Butler, Robert (2020). A Relational Sense of Place: Reimagining the “End of Coal” in the Anthropocene. PhD thesis The Open University.

DOI: https://doi.org/10.21954/ou.ro.00011f19

Abstract

Climate change has been widely discussed in scientific and ethical terms, but it also needs to be thought through as an idea of the imagination (Hulme 2009). This presents a number of significant challenges. There is a deficit in the social imaginary (Braidotti 2013). To counter this deficit involves generating new types of description (Latour 2018). These new types of description require a massive, counterintuitive shift (Morton 2018).

How can the Anthropocene be imagined in a way, for instance, that brings labour and environment together within a wider set of processes? The histories of environment and labour have largely been kept apart (Malm 2016). A major reason for that separation is that the relational aspects of resource extraction have not been taken seriously enough (Moore 2015). This thesis proposes a relational sense of place as a way of generating new descriptions in the Anthropocene. The sense of place is approached through aesthetics—specifically the geographical imagination—rather than ethics or epistemology. What specific aspects of the geographical imagination might be theorised and what methodologies might be useful in putting these theories into practice?
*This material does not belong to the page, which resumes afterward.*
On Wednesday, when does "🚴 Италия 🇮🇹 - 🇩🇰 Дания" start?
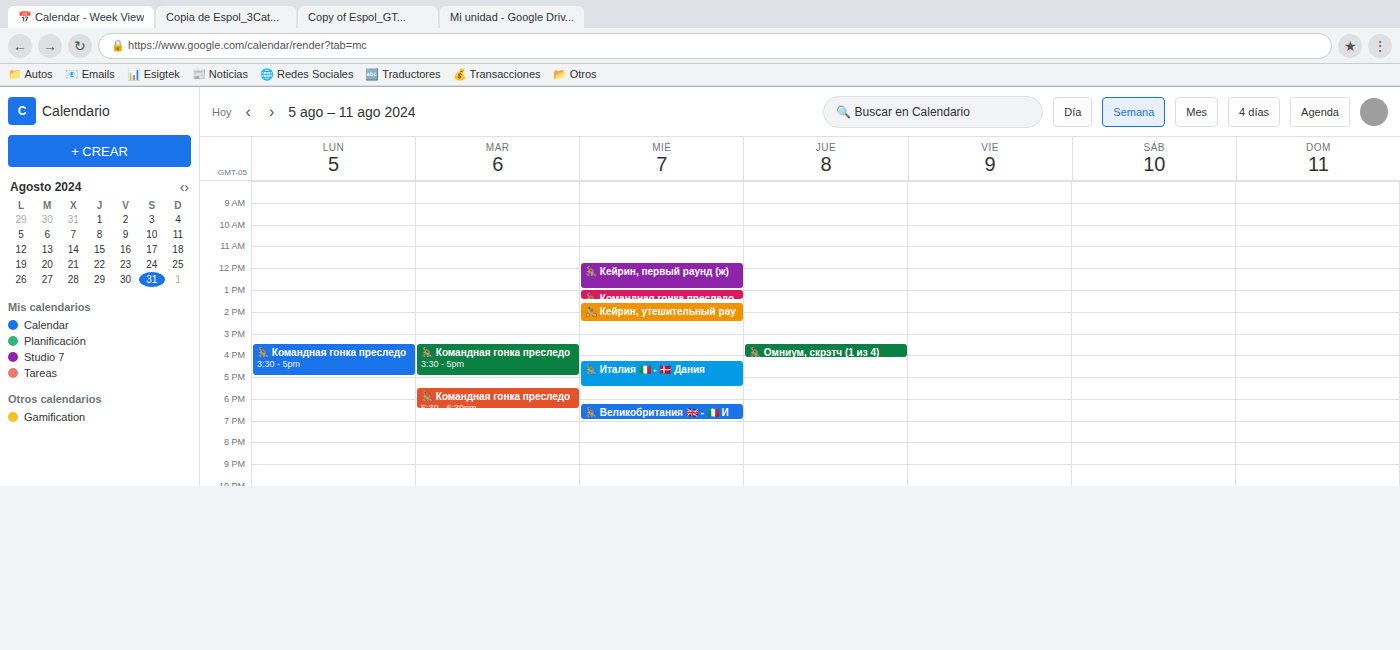
4:15 PMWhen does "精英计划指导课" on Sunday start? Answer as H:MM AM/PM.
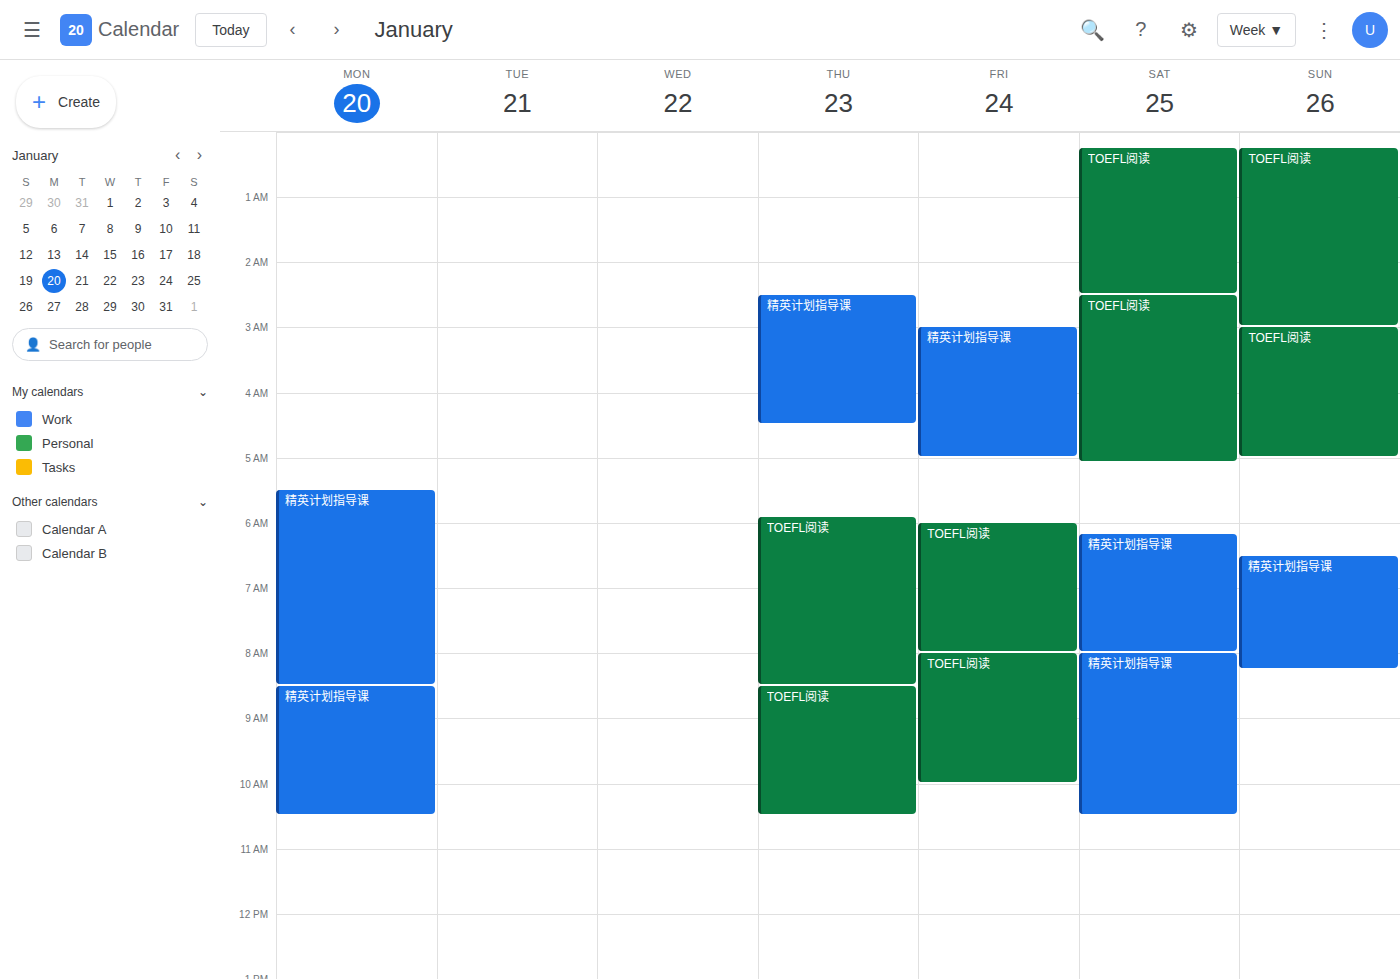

The case studies are exercises in knowledge production that arose from the “end of coal” in Britain in December 2015. These represent a series of modalities that directly related to this moment: a news report, a feature article, below-the-line comments, a TV documentary, a stage play and a dance piece. The analysis of the case studies asks how far the discourse about the “end of coal” connected labour and environment and one place with another. And how far did the conditions of possibility within the modalities shape the narrative outcomes? As societies struggle to transition towards low-carbon economies, it is important to recognise what stories tell stories (Haraway 2016).